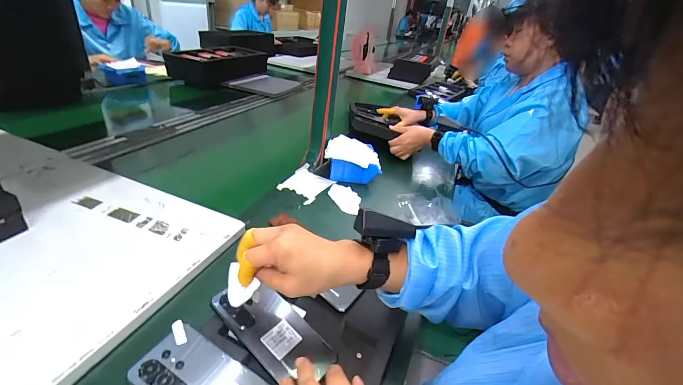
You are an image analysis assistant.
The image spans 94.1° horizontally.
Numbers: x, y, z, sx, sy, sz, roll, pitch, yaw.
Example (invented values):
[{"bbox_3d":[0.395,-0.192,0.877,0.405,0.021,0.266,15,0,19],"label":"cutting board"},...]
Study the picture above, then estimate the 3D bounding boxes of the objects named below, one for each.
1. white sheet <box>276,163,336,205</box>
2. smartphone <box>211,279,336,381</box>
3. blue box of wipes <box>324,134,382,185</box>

--

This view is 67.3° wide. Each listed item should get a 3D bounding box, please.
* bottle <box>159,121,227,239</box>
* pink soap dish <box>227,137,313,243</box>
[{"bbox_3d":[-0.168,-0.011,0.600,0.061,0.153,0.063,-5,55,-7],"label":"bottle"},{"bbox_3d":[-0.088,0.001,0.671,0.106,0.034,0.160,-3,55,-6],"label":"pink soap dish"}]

YOUR GOAL –
Line count for the word "bounding": give the number of lines in the entries above that contain it, and nothing more.

YOUR SOLUTION –
2